University of Melbourne, Australia


University of Melbourne, Australia


Paul Arthur, University of Western Sidney

Locked Bag 1797
Penrith NSW 2751
Paul Arthur

Converted from a Word document



Short Paper

Aboriginal languages

corpora and corpus activities
encoding - theory and practice
resource creation
and discovery

This paper discusses a project that is encoding archival vocabularies of Australian Indigenous languages recorded by Daisy Bates (White, 1985; McGregor, 2012) in the early 20th century. With this material we aim to create new research outcomes by exploring the text using novel techniques. We advocate a methodology in which primary research materials should be citable and accessible so that derived analyses can be verified and the primary data enriched by the process of research. This work will allow identification of the languages represented by these vocabularies and the internal variation in those languages. It will also make the data searchable for the first time, and linkable to other datasets, with the long-term goal of creating rich records for Australian Aboriginal languages, and, at the same time, embedding research practice in established international methodologies. This is the first application of the Text Encoding Initiative (TEI) to Indigenous-language material in Australia, and one of the few uses of the TEI with Indigenous languages that we know of (see Czaykowska-Higgins et al., 2014).
Some 23,000 pages of these manuscripts at the National Library of Australia were digitised as TIFF images from a microfilmed copy and named according to NLA conventions, and 4,300 pages have so far been keyboarded, geocoded, and TEI encoded. These pages represent three kinds of material: (1) a handwritten questionnaire, containing some 2,000 prompt words and sentences; (2) a typescript version of each questionnaire; and (3) other manuscript pages. We have identified over 150 speakers and on the order of 40 languages in the collection. One of the outcomes of the project will be to determine the relationships between these wordlists and later sources, and to identify more securely what languages are represented.
The Barr Smith Library has been producing pdf/text versions of some of these manuscripts that increases their availability,
1 and the collection has been in the public domain since the 1950s. It has been used in various projects, including Native Title claims, but, in general, the knowledge gained by these processes is not reflected in the collection itself. The promise offered by new DH methods is that any enrichment of the sources should then be reflected in them. We acknowledge that Indigenous people have a strong interest in the Bates vocabularies, but, given the number of speakers involved, the many descendants they would now have, the geographic spread of the sources (covering most of Western Australia), and the resources available to us, we are unable to consult widely in the way that, for example, the Laves project did, working as it was with archival material from a single geographical area (as reported in Henderson, 2008).

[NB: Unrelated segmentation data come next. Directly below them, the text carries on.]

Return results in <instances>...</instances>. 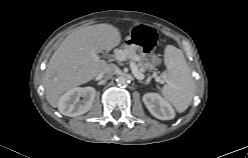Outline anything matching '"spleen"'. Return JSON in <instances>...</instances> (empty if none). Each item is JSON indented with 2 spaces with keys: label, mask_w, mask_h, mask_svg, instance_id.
Masks as SVG:
<instances>
[{
  "label": "spleen",
  "mask_w": 248,
  "mask_h": 158,
  "mask_svg": "<svg viewBox=\"0 0 248 158\" xmlns=\"http://www.w3.org/2000/svg\"><path fill=\"white\" fill-rule=\"evenodd\" d=\"M164 62L167 68V84L161 90L165 100L178 112H184L191 104L195 82L182 51L174 46L165 48Z\"/></svg>",
  "instance_id": "spleen-1"
}]
</instances>
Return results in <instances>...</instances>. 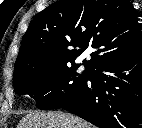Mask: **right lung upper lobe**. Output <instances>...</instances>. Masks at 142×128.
I'll return each instance as SVG.
<instances>
[{
	"mask_svg": "<svg viewBox=\"0 0 142 128\" xmlns=\"http://www.w3.org/2000/svg\"><path fill=\"white\" fill-rule=\"evenodd\" d=\"M88 48L94 49L91 60H84L90 69L142 48L138 15L129 0H59L51 4L31 21L14 75L40 63L74 64Z\"/></svg>",
	"mask_w": 142,
	"mask_h": 128,
	"instance_id": "obj_1",
	"label": "right lung upper lobe"
}]
</instances>
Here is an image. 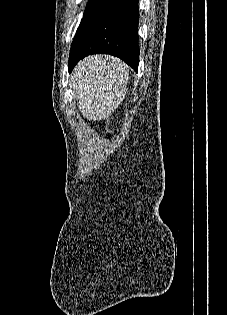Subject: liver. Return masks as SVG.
<instances>
[{
    "label": "liver",
    "mask_w": 227,
    "mask_h": 315,
    "mask_svg": "<svg viewBox=\"0 0 227 315\" xmlns=\"http://www.w3.org/2000/svg\"><path fill=\"white\" fill-rule=\"evenodd\" d=\"M93 58H100L101 59L102 57L101 56H96V57H93Z\"/></svg>",
    "instance_id": "1"
}]
</instances>
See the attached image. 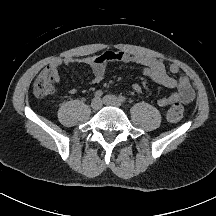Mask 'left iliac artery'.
I'll return each instance as SVG.
<instances>
[{
	"instance_id": "obj_1",
	"label": "left iliac artery",
	"mask_w": 216,
	"mask_h": 216,
	"mask_svg": "<svg viewBox=\"0 0 216 216\" xmlns=\"http://www.w3.org/2000/svg\"><path fill=\"white\" fill-rule=\"evenodd\" d=\"M119 101L123 103V102L126 101V98L124 96L120 95L119 96Z\"/></svg>"
}]
</instances>
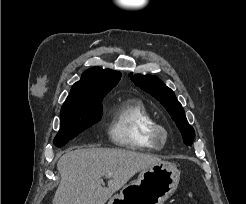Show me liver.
I'll use <instances>...</instances> for the list:
<instances>
[{"label": "liver", "mask_w": 246, "mask_h": 204, "mask_svg": "<svg viewBox=\"0 0 246 204\" xmlns=\"http://www.w3.org/2000/svg\"><path fill=\"white\" fill-rule=\"evenodd\" d=\"M160 162L155 155L124 149L68 151L57 163L61 181L53 204H105L136 173ZM109 173L104 187L103 177Z\"/></svg>", "instance_id": "6515ba94"}]
</instances>
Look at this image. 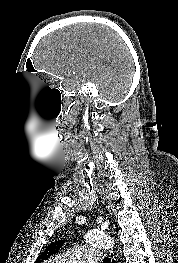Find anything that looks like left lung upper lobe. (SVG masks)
<instances>
[{
  "label": "left lung upper lobe",
  "mask_w": 178,
  "mask_h": 263,
  "mask_svg": "<svg viewBox=\"0 0 178 263\" xmlns=\"http://www.w3.org/2000/svg\"><path fill=\"white\" fill-rule=\"evenodd\" d=\"M64 240H59L55 243L50 244L49 246L46 247L45 251L41 253L35 263H41L44 260H48V258L56 253L61 246L64 244Z\"/></svg>",
  "instance_id": "1"
}]
</instances>
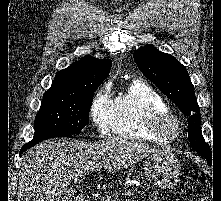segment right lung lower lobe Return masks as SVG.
I'll return each mask as SVG.
<instances>
[{
  "label": "right lung lower lobe",
  "mask_w": 221,
  "mask_h": 201,
  "mask_svg": "<svg viewBox=\"0 0 221 201\" xmlns=\"http://www.w3.org/2000/svg\"><path fill=\"white\" fill-rule=\"evenodd\" d=\"M53 137H73V135L70 134H51V135H47V136H42L36 139H32L30 142L26 143L20 150V154H22L25 150L33 147L34 145L38 144L39 142L45 140V139H49V138H53Z\"/></svg>",
  "instance_id": "98d812e1"
}]
</instances>
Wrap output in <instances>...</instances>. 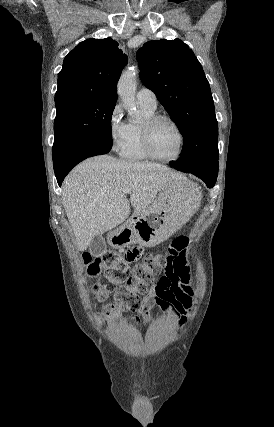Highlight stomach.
<instances>
[{
  "instance_id": "stomach-1",
  "label": "stomach",
  "mask_w": 274,
  "mask_h": 427,
  "mask_svg": "<svg viewBox=\"0 0 274 427\" xmlns=\"http://www.w3.org/2000/svg\"><path fill=\"white\" fill-rule=\"evenodd\" d=\"M178 190H174V184L169 186L170 194L167 200L154 202L148 210L142 214H132L123 225L109 231L108 243L119 249L128 247L131 243H140L146 247H153L161 241L168 239L177 229L173 219L176 215H185L189 219L199 208V188L193 182H176Z\"/></svg>"
}]
</instances>
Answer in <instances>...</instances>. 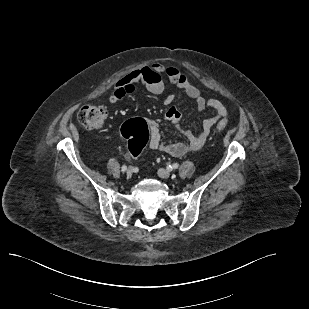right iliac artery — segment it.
Wrapping results in <instances>:
<instances>
[{
  "label": "right iliac artery",
  "instance_id": "82829eb1",
  "mask_svg": "<svg viewBox=\"0 0 309 309\" xmlns=\"http://www.w3.org/2000/svg\"><path fill=\"white\" fill-rule=\"evenodd\" d=\"M121 170H122L123 172H125V171L127 170V166L123 165L122 168H121Z\"/></svg>",
  "mask_w": 309,
  "mask_h": 309
}]
</instances>
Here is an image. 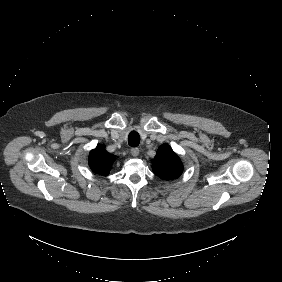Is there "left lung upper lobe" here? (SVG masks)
Segmentation results:
<instances>
[{"instance_id": "left-lung-upper-lobe-1", "label": "left lung upper lobe", "mask_w": 282, "mask_h": 282, "mask_svg": "<svg viewBox=\"0 0 282 282\" xmlns=\"http://www.w3.org/2000/svg\"><path fill=\"white\" fill-rule=\"evenodd\" d=\"M152 164L153 172L166 181L177 179L183 172L181 160L168 144L159 147Z\"/></svg>"}]
</instances>
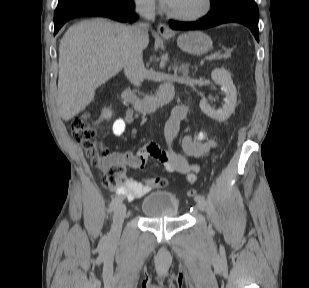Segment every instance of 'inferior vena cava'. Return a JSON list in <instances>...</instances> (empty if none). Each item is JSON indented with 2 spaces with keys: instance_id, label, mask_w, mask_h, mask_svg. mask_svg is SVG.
<instances>
[{
  "instance_id": "obj_1",
  "label": "inferior vena cava",
  "mask_w": 309,
  "mask_h": 288,
  "mask_svg": "<svg viewBox=\"0 0 309 288\" xmlns=\"http://www.w3.org/2000/svg\"><path fill=\"white\" fill-rule=\"evenodd\" d=\"M135 11L142 20L130 27L131 44L124 57V72L133 85L140 86L145 71L142 45L143 39L148 35L150 22L155 20L154 0H136Z\"/></svg>"
}]
</instances>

The TEI texts will remain the repository of the full data model of the project, representing the corpus of texts in a number of different dimensions. At one level, the TEI texts will constitute a set of facsimile editions by linking page facsimile images to the textual transcriptions of those images. At another level they will include explicit markup of person, language, and place names, to provide further points of entry to the data, and allow linking to external authority files (where possible). This multi-dimensional data model will be built up step by step and encoded in the TEI corpus by a combination of careful manual markup and the application of algorithmic methods.
The manual data-entry work was initially restricted to a typographical encoding of the texts simply as two-column tables with headings. The right-hand column of these tables, generally containing a comma-separated list of Indigenous words, was then marked up by an automated XSLT transformation. This naturally leads to an iterative data cleaning workflow based on a software development ‘build’ process, in which a time-consuming batch process crunches through the documents, gradually enhancing them, performing automated validation checking, and generating visualisations for manual review. We found these data visualisations a potent force for quality assurance. It is easy to spot interpretive errors made by the automated parser, and that correction can feed back, either as a refinement of the automated process or as a manual correction of the document markup, leading to a gradual improvement in the data quality.
The dataset exists in a number of forms: a paper archive; a set of photographic images in TIFF format, and derived JPEGs; a set of TEI transcriptions that encodes the text and the tabular layout of the forms; and links to the JPEG page images. A gazetteer of places is maintained as a spreadsheet. The workflow is managed via a spreadsheet, and the source files are stored in a bitbucket repository.
One important requirement is the ability to track the provenance of the individual words. A dataset of this scale and type has scope for numerous transcription errors, and it must be possible for a reviewer to query any word, to see the manuscript from which it came, and to view images of the source materials to establish the context in which the term appeared, and thus to check that the contextual metadata in the TEI is correct.
The solution is to begin by building a model of the texts, rather than attempting to directly model the lexicographic knowledge they contain. The model of the texts can then be enriched with the lexicographic knowledge in the form of embedded metadata, and from this a simplified model can then be derived to serve the purpose of linguistic computation. We build the data model by parsing the text, but rather than parsing the text and populating a data model, we embed the parsed version into the text in the form of XML markup. This makes the interpretive act explicit—something that can be questioned and altered. We classified each word as either English or Indigenous, and hyperlinked each to the English to which it corresponds. Given the size of the encoding task, it was essential to minimise the amount of manual work, and reduce the scope for human error, by automating the markup process as much as possible.
This XSLT script parses the lists into distinct words and inserts the appropriate hyperlinks to relate each Indigenous word to the English word or words to which it corresponds. Some Indigenous words have multiple corresponding English words, separated by commas or sometimes semicolons:

Kan-ka, jinna werree, balgu

Occasionally, the word ‘or’ is used at the end of a list:

Ngooba or yalgoo

Sometimes the right-hand column contains additional English language glosses—generally to indicate a narrower or otherwise related term, usually written in parentheses, following the corresponding Indigenous word, e.g.,

Maloo (plains), margaji (hill)

Sometimes an additional English gloss is written before the corresponding Indigenous term and separated with an equal sign (or hyphen):

Woman, old
Wîdhu; old man = winja

An XSLT script is easily able to handle all these cases and rapidly produce markup that is semantically correct. However, as the forms were filled out by many different people, inevitably there are some inconsistencies in the text, which can lead the XSLT script into error. Sometimes, for instance, the Indigenous words are in brackets rather than the English words, or the text is written in a more explanatory style, which is not amenable to parsing with a simple script:


Jiriwardu, bardari and bira - two species like a bandicoot.
Bardari - like a bandicoot, only with long ears and nose.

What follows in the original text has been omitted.